Но, закончив описание свода этой комнаты, как бы ее неба, нам осталось рассказать теперь о том, что изобразил он на каждой из стен, под упомянутыми выше композициями. А именно: на стороне, обращенной к Бельведеру, где им изображена гора Парнас и Геликонский источник, он окружил эту гору тенистым лавровым лесом, в зелени которого почти ощущается трепет колеблемой легким ветерком листвы, а в воздухе видно бесконечное множество прелестнейших обнаженных амуров, срывающих ветви лавра и сплетающих венки, разбрасывая и рассыпая их над горой, где, кажется, веет дыхание божества в красоте лиц и благородстве живописи, заставляющей зрителей изумляться тому, как может человеческий гений с помощью одних только несовершенных красок изображать предметы столь живыми, как вот эти поэты, которые виднеются там и сям на горе, одни стоя, другие сидя, здесь пишучи, там, собравшись вчетвером и впятером, в беседах, песнях и рассказах, в зависимости от того, как ему нужно было разместить их.
Здесь можно найти портреты всех самых знаменитых древних и новых поэтов, написанные в натуральную величину, частью по статуям, частью по медалям или старинным картинам, а тех, кто был в живых, – прямо с натуры. С одного края здесь Овидий, Вергилий, Энний, Тибулл, Катулл, Проперций и слепец Гомер, который, подняв чело, поет стихи, а юноша у ног записывает их. В отдельную группу соединены Аполлон и все девять муз, столь прекрасные и божественные, что от них веет жизнью и очарованием. Точно так же ученая Сафо и божественный Данте, ослепительный Петрарка и нежный Бокаччо изображены здесь совсем как живые, а также Тебальдео31 и множество других современников. История эта выполнена с большой непосредственностью и вместе с тем тщательно выписана.
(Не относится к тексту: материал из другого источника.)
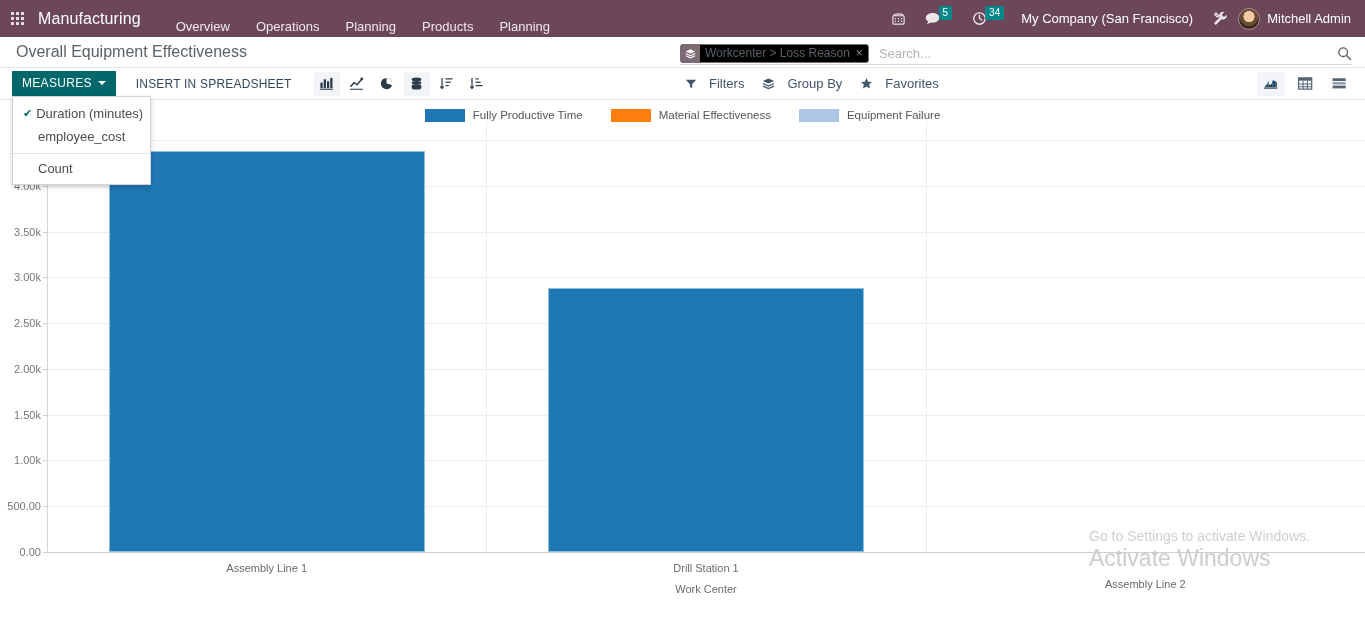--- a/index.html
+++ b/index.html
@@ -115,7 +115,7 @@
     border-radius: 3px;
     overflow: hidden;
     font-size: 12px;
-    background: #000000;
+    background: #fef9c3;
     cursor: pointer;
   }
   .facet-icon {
На другой стене написал он в небесах Христа с Богоматерью, Иоанна Крестителя, апостолов, евангелистов и мучеников на облаках, и – надо всем – Бога-отца, который с высоты ниспосылает Духа Святого на бесчисленный сонм святых, которые внизу пишут чин богослужения и спорят об остии, стоящей на алтаре; среди них – четыре отца церкви, которых окружает сонм святых, в том числе Доминик, Франциск, Фома Аквинский, Бонавентура, Скот, Николай Лирайский, Данте, фра Джироламо Савонарола32 из Феррары и все христианские богословы, а также множество лиц, списанных с натуры, а над ними парят четыре ангелочка и держат раскрытые Евангелия. Более прелестных и совершенных фигур ни один живописец не мог бы создать. Восседающие полукругом в воздухе святые не только кажутся живыми по своим краскам, но и так даны в ракурсе, что производят впечатление рельефа; на них разнообразные, прекрасными складками ложащиеся одежды, выражение их лиц скорее небесное, чем человеческое, как то видно по лику Христа, который являет ту кротость и милосердие, которые может передать людям божественность искусства. Это свидетельствует о врожденной способности Рафаэля придавать лицу необычайную нежность и тонкость, что еще раз подтверждается образом Богоматери, которая, сложив на груди руки, смотрит на сына с таким выражением, что, кажется, никаким ее просьбам невозможно отказать. Помимо того, соблюдая приличествующие каждому облики, он подчеркнул в патриархах их преклонный возраст, в апостолах – простодушие, в мучениках – Но еще большую гениальность проявил он в изображении богословов христианских, которые группами по двое, по трое, по шестеро ведут спор, и в их лицах видны любознательность и усилие разрешить свои сомнения, передающиеся и жестами их и движениями тела, настороженным вниманием, и нахмуренными бровями и изумлением, выражающимся у каждого на свой лад, по-разному и особенности. Совсем не то у четырех отцов церкви, которые, осененные Святым Духом, при помощи Святого послания разрешают и разъясняют все вопросы Евангелий, которые держат в своих руках парящие в воздухе ангелы. Вокруг окна на последней стене он написал с одной стороны Юстиниана, передающего закон ученым для исправления, над ним – Умеренность, Силу, Мудрость, а с другой – папу, несущего церковные декреталии; в нем Рафаэль дал портрет Юлия, написав его с натуры, а рядом с ним изобразил кардиналов: Джованни деи Медичи – впоследствии папа Лев, Антонио ди Монте, Алессандро Фарнезе – впоследствии папа Павел III – и других33.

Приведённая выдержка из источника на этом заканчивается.